======== Record excerpts

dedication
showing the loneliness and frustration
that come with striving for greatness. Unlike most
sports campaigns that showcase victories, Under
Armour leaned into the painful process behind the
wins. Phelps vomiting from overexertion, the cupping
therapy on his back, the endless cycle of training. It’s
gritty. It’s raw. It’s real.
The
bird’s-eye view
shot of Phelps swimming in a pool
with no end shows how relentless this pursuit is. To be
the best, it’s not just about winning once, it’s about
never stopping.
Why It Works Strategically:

================

Exercise details → Start with the line above that contains "Armour leaned into" and end with the line that contains "shot of Phelps swimming in a pool". Write out those lines exactly, and only those.

Task response →
Armour leaned into the painful process behind the
wins. Phelps vomiting from overexertion, the cupping
therapy on his back, the endless cycle of training. It’s
gritty. It’s raw. It’s real.
The
bird’s-eye view
shot of Phelps swimming in a pool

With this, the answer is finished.